Adojaan does not yet know how well the Yanu robot would compete, for example, with Ragnar Sass, creator of the Pipedrive unicorn company, in Design Hata in the Tallinn Old Town, where the Estonian unicorn founders have used to compete in cocktail making. Such a competition format is something they have thought about, but since there is currently no mobile robot, it has not yet succeeded. “A professional bartender makes their work more beautiful and interesting,’’ said Adojaan. “We are not aiming for that. When it comes to making different drinks, Yanu wins, when it comes to making one drink, a real bartender will probably be able to compete with the machine.

“Our goal is to aid in situations where you need to work day and night, act fast and maintain consistent quality.’’ he explained. “At the moment, these include amusement parks, hotels, airports and nightclubs.”

Taavi Tenso is the president of the Estonian Bartenders’ Association and the founder and bartender of the restaurant Köht in Orissaare, Saaremaa. Tenso is not afraid of the robot taking his job. “It is cool when a robot serves you,’’ he says. “It’s a new toy and definitely elicits different emotions.” He believes that a robot can be good for attracting customers. However, he has not yet managed to order cocktails from Yanu himself.
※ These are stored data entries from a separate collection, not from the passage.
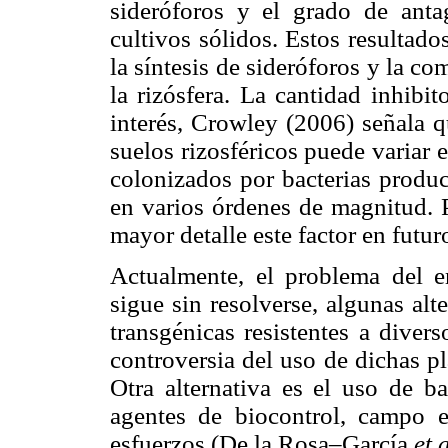
sideróforos y el grado de anta
cultivos sólidos. Estos resultad
la síntesis de sideróforos y la c
la rizósfera. La cantidad inhibi
interés, Crowley (2006) señala q
suelos rizosféricos puede variar
colonizados por bacterias produc
en varios órdenes de magnitud. P
mayor detalle este factor en futu
Actualmente, el problema del e
sigue sin resolverse, algunas alt
transgénicas resistentes a diver
controversia del uso de dichas p
Otra alternativa es el uso de b
agentes de biocontrol, campo e
esfuerzos (De la Rosa–García
et a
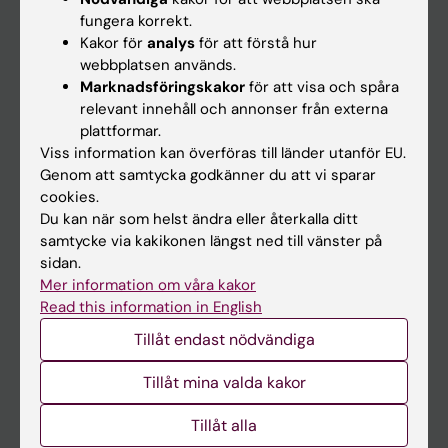
Kalender
fungera korrekt.
Kakor för
analys
för att förstå hur
webbplatsen används.
Student
Marknadsföringskakor
för att visa och spåra
Ladok
relevant innehåll och annonser från externa
plattformar.
Canvas
Viss information kan överföras till länder utanför EU.
Schema
Genom att samtycka godkänner du att vi sparar
cookies.
Studentmejlen
Du kan när som helst ändra eller återkalla ditt
Kurs- och programwebbar
samtycke via kakikonen längst ned till vänster på
sidan.
Student på KI
Mer information om våra kakor
Read this information in English
Medarbetare
Tillåt endast nödvändiga
Medarbetarportalen
Tillåt mina valda kakor
Kontakta och besök KI
Tillåt alla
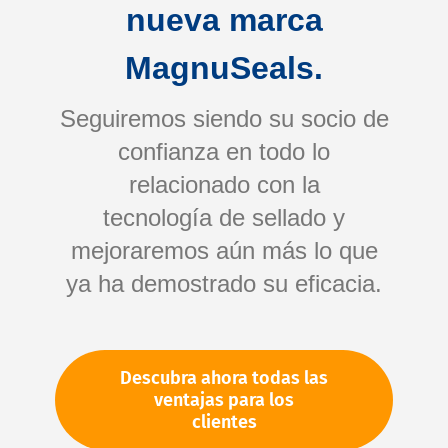
nueva marca
MagnuSeals.
Seguiremos siendo su socio de
confianza en todo lo
relacionado con la
tecnología de sellado y
Saltar
mejoraremos aún más lo que
al
comienzo
ya ha demostrado su eficacia.
de
Su número de artículo:
la
No especificado
galería
Número de artículo
10554
Descubra ahora todas las
de
ventajas para los
imágenes
clientes
Por favor, inicie sesión
Su precio:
In his opinion, it would be especially cool if the robot not only made simple punch cocktails and soft drinks but would also be able to quickly make complex cocktails such as the eleven-component Singapore Sling and Whiskey Sour.

Surprising recognition

By now, Yanu has reached the stage where the IRCAI, an international artificial intelligence research centre operating under UNESCO, has chosen the Estonian robot bartender as one of the 100 most outstanding AI systems in the world. In 2021, Estonian AI developers were so successful that in addition to Yanu, three other AI systems created in Estonia, or as many as four in total, were added to the list and making Estonia the country with the most listed AI projects per capita.
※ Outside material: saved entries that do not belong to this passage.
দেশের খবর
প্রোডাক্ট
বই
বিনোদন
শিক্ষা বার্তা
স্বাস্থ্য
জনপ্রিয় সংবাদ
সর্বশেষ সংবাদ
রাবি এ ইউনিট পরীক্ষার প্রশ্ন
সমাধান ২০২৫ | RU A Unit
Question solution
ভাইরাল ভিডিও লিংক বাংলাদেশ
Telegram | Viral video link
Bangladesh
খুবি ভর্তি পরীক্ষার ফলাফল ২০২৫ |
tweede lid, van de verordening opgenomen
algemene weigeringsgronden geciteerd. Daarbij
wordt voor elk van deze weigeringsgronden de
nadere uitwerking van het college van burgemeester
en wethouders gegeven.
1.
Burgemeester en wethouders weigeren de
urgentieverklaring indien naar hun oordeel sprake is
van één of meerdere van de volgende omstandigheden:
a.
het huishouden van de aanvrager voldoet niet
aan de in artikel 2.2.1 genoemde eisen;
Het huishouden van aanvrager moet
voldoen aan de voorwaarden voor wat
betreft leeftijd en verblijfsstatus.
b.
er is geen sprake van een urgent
Getting on this list was a complete surprise for Yanu. The people behind Yanu think that the decisive factor was probably the use of different technologies, four different apps – a chatbot, a Siri or Alexa-like bartender, a payment system and food robotics.

Despite the recognition, according to Adojaan, the work is far from over. Three or four more patents are planned for new inventions. Adojaan does not share any details as the market is so competitive that the ideas would be stolen immediately. These are not empty words. For example, people from Asia have repeatedly asked to buy Yanu or to work there as interns for the purpose of espionage.

Yanu plans to raise money

According to Adojaan, service robotics will be the next big thing. For example, in full-service hotels worked by machines. The only thing hindering this is the fear of robots. “When machines take over dirty and meaningless labour, everything becomes more valuable, leaving time to study, to do creative work,’’ he says with passion. “Not to wash dishes. There is no need to be afraid of that.’’
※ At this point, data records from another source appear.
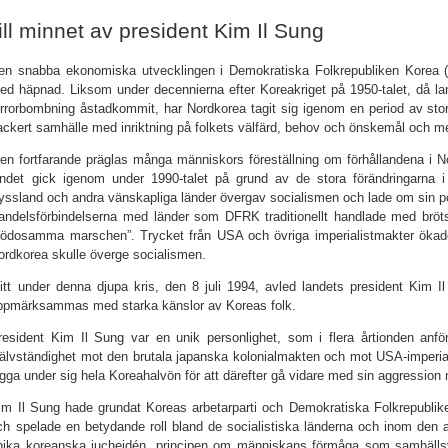
ill minnet av president Kim Il Sung
en snabba ekonomiska utvecklingen i Demokratiska Folkrepubliken Korea (
ed häpnad. Liksom under decennierna efter Koreakriget på 1950-talet, då la
errorbombning åstadkommit, har Nordkorea tagit sig igenom en period av sto
ackert samhälle med inriktning på folkets välfärd, behov och önskemål och m
en fortfarande präglas många människors föreställning om förhållandena i
andet gick igenom under 1990-talet på grund av de stora förändringarna i
yssland och andra vänskapliga länder övergav socialismen och lade om sin p
andelsförbindelserna med länder som DFRK traditionellt handlade med bröt
ödosamma marschen”. Trycket från USA och övriga imperialistmakter ökad
ordkorea skulle överge socialismen.
itt under denna djupa kris, den 8 juli 1994, avled landets president Kim
ppmärksammas med starka känslor av Koreas folk.
resident Kim Il Sung var en unik personlighet, som i flera årtionden anför
jälvständighet mot den brutala japanska kolonialmakten och mot USA-imperial
ägga under sig hela Koreahalvön för att därefter gå vidare med sin aggression
im Il Sung hade grundat Koreas arbetarparti och Demokratiska Folkrepublike
ch spelade en betydande roll bland de socialistiska länderna och inom den all
nika koreanska jucheidén, principen om människans förmåga som samhällsvar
The goal of Yanu is not to take jobs away from bartenders, but to give people the opportunity to do higher quality and more artistic work, leaving simpler drinks to the robot. At the same time, labour numbers in various countries show a growing shortage of bartenders, which is exactly the gap Yanu aims to fill.

Next, they plan to raise as much money as possible, as fast as possible. So far, 2.5 million euros have been spent on Yanu. If more investors are found, Adojaan promises that Yanu will become number one in the world, if it isn’t already. The only competing robot is the Italian Makr Shakr.

“Our goal is to swiftly develop Yanu and become the Mercedes of this market,” says Adojaan. It is important to not only sell the machines, but also to install and own the machines themselves and to collect data on the customers. The next 3 to 4 million euros will go into production and 5 to 7 million euros would help make the company self-sufficient, Adojaan says of their future goals.